Last year’s soil is of no use to your new, budding garden. After Winter, the dirt has been left depleted and hardened by the elements. Planting in used dirt is destined for disaster! If your But don’t worry, in the empty areas of your garden,  simply till your garden’s soil a couple of inches down into the ground. This allows existing leaves and mulch to breakdown into the soil, releasing extra nutrients. Once it’s all broken up, give it some new potting soil and rich compost. Doing this will ensure that the earth is rich with nutrients to provide for your garden. Now that the soil is prepared to home your many incoming plants, the next step is to start composting. 

Composting is essential to a healthy garden. A cheap and easy way to make your own involves just two things: a bin and food waste. But when I say food waste, don’t go throwing last night’s lasagna in there. Organic items like fruit and veggie scraps, eggshells, and grass clipping would be much appreciated.
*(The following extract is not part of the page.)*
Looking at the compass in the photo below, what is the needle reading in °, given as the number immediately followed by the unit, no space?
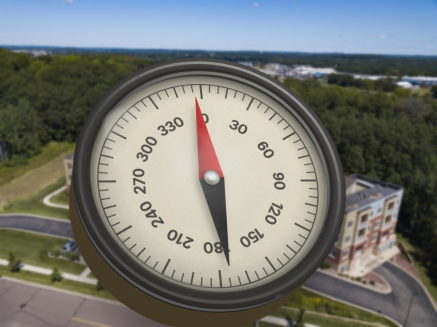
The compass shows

Next, take all your planning from step one and put it into action. Those with more established gardens might scoff at this step. However, it may be needed to build new garden beds or invest in some more planters, pots, and trays. If you find that your soil is difficult to work with, you might benefit from store-bought potting soil and raised beds. For smaller plants, simple pots offer a mobile option that can easily spruce up any area of your outdoor space.

 

Step Three: Plants!

Finally! You’ve made it to the best part; congratulations! Start by digging up any of your perennials from the previous year. Leaving them crowded can cause the flowers to deteriorate over time. It’s important to separate them, being sure to untangle the roots, before planting them in a way that allows for more room. This will not only be beneficial to the health of your garden but, it’s an easy way to propagate your flowers to grow more and more. 

Many plants bloom in the spring. Once your old bulbs are taken care of and planted, you can grow more! Spring bulbs and perennials, like lilies, gladiolus, and daffodils, all thrive during these coming warmer months. Sporting bright and vibrant colors, these plants will add life to your backyard. Flowers not your thing? Don’t worry. Springtime also offers the opportunity for many vegetables. A wide variety of greens such as spinach, kale, lettuce, and arugula all will flourish. Also, celery, peas and carrots, to name a few more. With these new plants in your garden beds, your backyard will be in full bloom for spring. Set up now for a field of flowers and baskets full of produce soon!